Content starts

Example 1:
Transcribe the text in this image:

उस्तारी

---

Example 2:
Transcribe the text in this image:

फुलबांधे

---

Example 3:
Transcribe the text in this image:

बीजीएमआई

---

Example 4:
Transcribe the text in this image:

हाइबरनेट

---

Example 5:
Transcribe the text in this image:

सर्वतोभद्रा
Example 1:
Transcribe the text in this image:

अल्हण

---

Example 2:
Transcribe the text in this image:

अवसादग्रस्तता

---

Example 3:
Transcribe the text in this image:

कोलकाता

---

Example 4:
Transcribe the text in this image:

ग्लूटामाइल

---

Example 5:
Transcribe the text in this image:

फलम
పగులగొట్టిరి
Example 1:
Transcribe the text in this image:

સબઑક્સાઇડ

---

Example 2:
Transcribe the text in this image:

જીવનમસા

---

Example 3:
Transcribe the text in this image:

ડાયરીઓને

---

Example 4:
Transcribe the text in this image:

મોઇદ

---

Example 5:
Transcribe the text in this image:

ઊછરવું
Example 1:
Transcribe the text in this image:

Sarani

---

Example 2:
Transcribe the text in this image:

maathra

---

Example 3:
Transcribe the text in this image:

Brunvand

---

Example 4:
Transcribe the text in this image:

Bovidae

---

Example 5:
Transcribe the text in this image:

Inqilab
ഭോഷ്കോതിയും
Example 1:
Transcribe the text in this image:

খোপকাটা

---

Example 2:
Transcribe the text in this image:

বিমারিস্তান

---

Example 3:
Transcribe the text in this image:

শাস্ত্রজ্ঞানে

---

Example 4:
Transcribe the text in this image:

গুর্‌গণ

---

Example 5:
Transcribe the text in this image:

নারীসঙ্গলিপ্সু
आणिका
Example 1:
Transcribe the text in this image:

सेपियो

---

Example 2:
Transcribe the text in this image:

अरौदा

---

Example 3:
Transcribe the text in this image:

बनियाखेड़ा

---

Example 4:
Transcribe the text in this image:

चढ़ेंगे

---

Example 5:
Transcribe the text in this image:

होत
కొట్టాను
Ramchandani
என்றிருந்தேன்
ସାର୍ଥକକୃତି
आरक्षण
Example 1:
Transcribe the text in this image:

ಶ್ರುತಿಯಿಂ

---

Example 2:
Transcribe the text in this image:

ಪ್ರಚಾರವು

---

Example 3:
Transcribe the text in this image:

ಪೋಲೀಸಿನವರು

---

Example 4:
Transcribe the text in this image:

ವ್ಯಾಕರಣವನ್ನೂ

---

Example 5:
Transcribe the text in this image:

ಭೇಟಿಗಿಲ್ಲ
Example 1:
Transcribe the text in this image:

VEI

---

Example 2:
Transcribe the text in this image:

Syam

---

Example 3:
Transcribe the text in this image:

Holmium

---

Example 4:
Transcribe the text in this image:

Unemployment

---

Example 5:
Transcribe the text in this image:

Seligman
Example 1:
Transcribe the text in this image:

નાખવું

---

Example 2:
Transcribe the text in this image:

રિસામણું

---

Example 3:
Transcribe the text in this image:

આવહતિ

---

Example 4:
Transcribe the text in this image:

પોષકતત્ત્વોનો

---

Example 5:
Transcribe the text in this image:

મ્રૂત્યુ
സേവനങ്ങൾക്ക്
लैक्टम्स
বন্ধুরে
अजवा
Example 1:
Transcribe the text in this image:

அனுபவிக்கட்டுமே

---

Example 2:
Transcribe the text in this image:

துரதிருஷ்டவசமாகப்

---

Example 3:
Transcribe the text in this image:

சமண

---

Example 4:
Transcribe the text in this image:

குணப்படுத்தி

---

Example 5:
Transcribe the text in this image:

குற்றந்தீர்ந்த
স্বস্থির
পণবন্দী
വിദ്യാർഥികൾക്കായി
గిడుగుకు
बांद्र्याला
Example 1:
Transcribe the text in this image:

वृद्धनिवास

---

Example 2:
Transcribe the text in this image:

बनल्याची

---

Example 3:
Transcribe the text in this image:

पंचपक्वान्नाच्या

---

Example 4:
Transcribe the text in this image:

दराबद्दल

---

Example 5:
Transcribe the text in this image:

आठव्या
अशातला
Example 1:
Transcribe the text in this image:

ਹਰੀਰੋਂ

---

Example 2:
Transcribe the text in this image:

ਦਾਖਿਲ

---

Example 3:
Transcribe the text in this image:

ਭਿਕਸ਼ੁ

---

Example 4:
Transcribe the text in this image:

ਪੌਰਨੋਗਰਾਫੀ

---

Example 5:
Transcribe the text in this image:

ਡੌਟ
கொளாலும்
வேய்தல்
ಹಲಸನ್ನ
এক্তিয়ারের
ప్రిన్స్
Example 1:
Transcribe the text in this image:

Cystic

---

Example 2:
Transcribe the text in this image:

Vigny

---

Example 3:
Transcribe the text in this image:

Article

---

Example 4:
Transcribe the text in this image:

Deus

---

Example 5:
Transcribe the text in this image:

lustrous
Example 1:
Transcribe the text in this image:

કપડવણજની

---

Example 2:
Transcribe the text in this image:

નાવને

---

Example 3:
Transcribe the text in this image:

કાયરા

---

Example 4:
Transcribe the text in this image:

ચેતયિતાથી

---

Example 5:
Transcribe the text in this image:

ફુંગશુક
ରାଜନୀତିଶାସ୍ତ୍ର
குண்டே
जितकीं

Content ends

*EXERCISE BRIEF*
Line by line, transcribe all of the records exactly.

*PROBLEM SOLUTION*
Example 1:
Transcribe the text in this image:

उस्तारी

---

Example 2:
Transcribe the text in this image:

फुलबांधे

---

Example 3:
Transcribe the text in this image:

बीजीएमआई

---

Example 4:
Transcribe the text in this image:

हाइबरनेट

---

Example 5:
Transcribe the text in this image:

सर्वतोभद्रा
Example 1:
Transcribe the text in this image:

अल्हण

---

Example 2:
Transcribe the text in this image:

अवसादग्रस्तता

---

Example 3:
Transcribe the text in this image:

कोलकाता

---

Example 4:
Transcribe the text in this image:

ग्लूटामाइल

---

Example 5:
Transcribe the text in this image:

फलम
పగులగొట్టిరి
Example 1:
Transcribe the text in this image:

સબઑક્સાઇડ

---

Example 2:
Transcribe the text in this image:

જીવનમસા

---

Example 3:
Transcribe the text in this image:

ડાયરીઓને

---

Example 4:
Transcribe the text in this image:

મોઇદ

---

Example 5:
Transcribe the text in this image:

ઊછરવું
Example 1:
Transcribe the text in this image:

Sarani

---

Example 2:
Transcribe the text in this image:

maathra

---

Example 3:
Transcribe the text in this image:

Brunvand

---

Example 4:
Transcribe the text in this image:

Bovidae

---

Example 5:
Transcribe the text in this image:

Inqilab
ഭോഷ്കോതിയും
Example 1:
Transcribe the text in this image:

খোপকাটা

---

Example 2:
Transcribe the text in this image:

বিমারিস্তান

---

Example 3:
Transcribe the text in this image:

শাস্ত্রজ্ঞানে

---

Example 4:
Transcribe the text in this image:

গুর্‌গণ

---

Example 5:
Transcribe the text in this image:

নারীসঙ্গলিপ্সু
आणिका
Example 1:
Transcribe the text in this image:

सेपियो

---

Example 2:
Transcribe the text in this image:

अरौदा

---

Example 3:
Transcribe the text in this image:

बनियाखेड़ा

---

Example 4:
Transcribe the text in this image:

चढ़ेंगे

---

Example 5:
Transcribe the text in this image:

होत
కొట్టాను
Ramchandani
என்றிருந்தேன்
ସାର୍ଥକକୃତି
आरक्षण
Example 1:
Transcribe the text in this image:

ಶ್ರುತಿಯಿಂ

---

Example 2:
Transcribe the text in this image:

ಪ್ರಚಾರವು

---

Example 3:
Transcribe the text in this image:

ಪೋಲೀಸಿನವರು

---

Example 4:
Transcribe the text in this image:

ವ್ಯಾಕರಣವನ್ನೂ

---

Example 5:
Transcribe the text in this image:

ಭೇಟಿಗಿಲ್ಲ
Example 1:
Transcribe the text in this image:

VEI

---

Example 2:
Transcribe the text in this image:

Syam

---

Example 3:
Transcribe the text in this image:

Holmium

---

Example 4:
Transcribe the text in this image:

Unemployment

---

Example 5:
Transcribe the text in this image:

Seligman
Example 1:
Transcribe the text in this image:

નાખવું

---

Example 2:
Transcribe the text in this image:

રિસામણું

---

Example 3:
Transcribe the text in this image:

આવહતિ

---

Example 4:
Transcribe the text in this image:

પોષકતત્ત્વોનો

---

Example 5:
Transcribe the text in this image:

મ્રૂત્યુ
സേവനങ്ങൾക്ക്
लैक्टम्स
বন্ধুরে
अजवा
Example 1:
Transcribe the text in this image:

அனுபவிக்கட்டுமே

---

Example 2:
Transcribe the text in this image:

துரதிருஷ்டவசமாகப்

---

Example 3:
Transcribe the text in this image:

சமண

---

Example 4:
Transcribe the text in this image:

குணப்படுத்தி

---

Example 5:
Transcribe the text in this image:

குற்றந்தீர்ந்த
স্বস্থির
পণবন্দী
വിദ്യാർഥികൾക്കായി
గిడుగుకు
बांद्र्याला
Example 1:
Transcribe the text in this image:

वृद्धनिवास

---

Example 2:
Transcribe the text in this image:

बनल्याची

---

Example 3:
Transcribe the text in this image:

पंचपक्वान्नाच्या

---

Example 4:
Transcribe the text in this image:

दराबद्दल

---

Example 5:
Transcribe the text in this image:

आठव्या
अशातला
Example 1:
Transcribe the text in this image:

ਹਰੀਰੋਂ

---

Example 2:
Transcribe the text in this image:

ਦਾਖਿਲ

---

Example 3:
Transcribe the text in this image:

ਭਿਕਸ਼ੁ

---

Example 4:
Transcribe the text in this image:

ਪੌਰਨੋਗਰਾਫੀ

---

Example 5:
Transcribe the text in this image:

ਡੌਟ
கொளாலும்
வேய்தல்
ಹಲಸನ್ನ
এক্তিয়ারের
ప్రిన్స్
Example 1:
Transcribe the text in this image:

Cystic

---

Example 2:
Transcribe the text in this image:

Vigny

---

Example 3:
Transcribe the text in this image:

Article

---

Example 4:
Transcribe the text in this image:

Deus

---

Example 5:
Transcribe the text in this image:

lustrous
Example 1:
Transcribe the text in this image:

કપડવણજની

---

Example 2:
Transcribe the text in this image:

નાવને

---

Example 3:
Transcribe the text in this image:

કાયરા

---

Example 4:
Transcribe the text in this image:

ચેતયિતાથી

---

Example 5:
Transcribe the text in this image:

ફુંગશુક
ରାଜନୀତିଶାସ୍ତ୍ର
குண்டே
जितकीं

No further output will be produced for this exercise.